WORK TO BE COMPLETED
Please rewrite the lines below, swapping each "TRABZON" for "ORDU" and leaving everything else unchanged.

(PROVIDED RECORDS Opens)

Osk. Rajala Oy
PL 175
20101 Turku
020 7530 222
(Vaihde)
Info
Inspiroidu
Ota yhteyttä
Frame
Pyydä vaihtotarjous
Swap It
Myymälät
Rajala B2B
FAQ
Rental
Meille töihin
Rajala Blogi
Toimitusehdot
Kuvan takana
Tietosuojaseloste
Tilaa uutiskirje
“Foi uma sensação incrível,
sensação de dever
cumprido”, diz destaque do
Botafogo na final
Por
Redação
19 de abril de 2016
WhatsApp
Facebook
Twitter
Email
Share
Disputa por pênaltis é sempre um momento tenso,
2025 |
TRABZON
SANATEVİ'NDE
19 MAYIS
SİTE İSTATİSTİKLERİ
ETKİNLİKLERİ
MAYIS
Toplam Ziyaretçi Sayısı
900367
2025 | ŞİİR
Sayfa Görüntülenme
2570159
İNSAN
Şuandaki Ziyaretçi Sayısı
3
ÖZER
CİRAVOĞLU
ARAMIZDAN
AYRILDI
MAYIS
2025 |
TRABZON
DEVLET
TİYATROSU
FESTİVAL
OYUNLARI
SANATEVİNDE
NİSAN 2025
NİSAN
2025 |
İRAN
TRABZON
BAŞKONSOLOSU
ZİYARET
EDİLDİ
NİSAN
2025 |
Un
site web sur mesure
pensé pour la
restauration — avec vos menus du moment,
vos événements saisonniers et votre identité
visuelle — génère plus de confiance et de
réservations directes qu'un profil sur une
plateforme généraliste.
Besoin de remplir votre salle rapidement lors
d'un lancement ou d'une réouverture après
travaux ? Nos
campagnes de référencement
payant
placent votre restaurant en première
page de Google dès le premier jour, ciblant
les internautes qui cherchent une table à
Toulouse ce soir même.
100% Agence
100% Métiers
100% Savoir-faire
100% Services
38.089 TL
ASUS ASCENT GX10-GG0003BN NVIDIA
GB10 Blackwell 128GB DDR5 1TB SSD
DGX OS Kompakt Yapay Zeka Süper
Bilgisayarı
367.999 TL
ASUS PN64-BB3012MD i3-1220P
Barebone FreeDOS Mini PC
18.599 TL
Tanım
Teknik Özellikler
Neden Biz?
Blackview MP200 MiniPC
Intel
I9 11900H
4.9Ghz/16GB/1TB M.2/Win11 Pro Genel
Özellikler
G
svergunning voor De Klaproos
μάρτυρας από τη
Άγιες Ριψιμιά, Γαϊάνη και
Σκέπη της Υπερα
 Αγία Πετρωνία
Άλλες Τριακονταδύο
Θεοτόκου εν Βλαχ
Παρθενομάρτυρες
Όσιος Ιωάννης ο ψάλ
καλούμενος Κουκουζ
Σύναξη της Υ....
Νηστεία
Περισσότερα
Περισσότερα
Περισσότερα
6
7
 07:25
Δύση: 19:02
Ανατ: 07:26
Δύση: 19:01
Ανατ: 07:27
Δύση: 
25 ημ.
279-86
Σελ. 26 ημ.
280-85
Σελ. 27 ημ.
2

(PROVIDED RECORDS Closes)

WRITTEN RESPONSE
Osk. Rajala Oy
PL 175
20101 Turku
020 7530 222
(Vaihde)
Info
Inspiroidu
Ota yhteyttä
Frame
Pyydä vaihtotarjous
Swap It
Myymälät
Rajala B2B
FAQ
Rental
Meille töihin
Rajala Blogi
Toimitusehdot
Kuvan takana
Tietosuojaseloste
Tilaa uutiskirje
“Foi uma sensação incrível,
sensação de dever
cumprido”, diz destaque do
Botafogo na final
Por
Redação
19 de abril de 2016
WhatsApp
Facebook
Twitter
Email
Share
Disputa por pênaltis é sempre um momento tenso,
2025 |
ORDU
SANATEVİ'NDE
19 MAYIS
SİTE İSTATİSTİKLERİ
ETKİNLİKLERİ
MAYIS
Toplam Ziyaretçi Sayısı
900367
2025 | ŞİİR
Sayfa Görüntülenme
2570159
İNSAN
Şuandaki Ziyaretçi Sayısı
3
ÖZER
CİRAVOĞLU
ARAMIZDAN
AYRILDI
MAYIS
2025 |
ORDU
DEVLET
TİYATROSU
FESTİVAL
OYUNLARI
SANATEVİNDE
NİSAN 2025
NİSAN
2025 |
İRAN
ORDU
BAŞKONSOLOSU
ZİYARET
EDİLDİ
NİSAN
2025 |
Un
site web sur mesure
pensé pour la
restauration — avec vos menus du moment,
vos événements saisonniers et votre identité
visuelle — génère plus de confiance et de
réservations directes qu'un profil sur une
plateforme généraliste.
Besoin de remplir votre salle rapidement lors
d'un lancement ou d'une réouverture après
travaux ? Nos
campagnes de référencement
payant
placent votre restaurant en première
page de Google dès le premier jour, ciblant
les internautes qui cherchent une table à
Toulouse ce soir même.
100% Agence
100% Métiers
100% Savoir-faire
100% Services
38.089 TL
ASUS ASCENT GX10-GG0003BN NVIDIA
GB10 Blackwell 128GB DDR5 1TB SSD
DGX OS Kompakt Yapay Zeka Süper
Bilgisayarı
367.999 TL
ASUS PN64-BB3012MD i3-1220P
Barebone FreeDOS Mini PC
18.599 TL
Tanım
Teknik Özellikler
Neden Biz?
Blackview MP200 MiniPC
Intel
I9 11900H
4.9Ghz/16GB/1TB M.2/Win11 Pro Genel
Özellikler
G
svergunning voor De Klaproos
μάρτυρας από τη
Άγιες Ριψιμιά, Γαϊάνη και
Σκέπη της Υπερα
 Αγία Πετρωνία
Άλλες Τριακονταδύο
Θεοτόκου εν Βλαχ
Παρθενομάρτυρες
Όσιος Ιωάννης ο ψάλ
καλούμενος Κουκουζ
Σύναξη της Υ....
Νηστεία
Περισσότερα
Περισσότερα
Περισσότερα
6
7
 07:25
Δύση: 19:02
Ανατ: 07:26
Δύση: 19:01
Ανατ: 07:27
Δύση: 
25 ημ.
279-86
Σελ. 26 ημ.
280-85
Σελ. 27 ημ.
2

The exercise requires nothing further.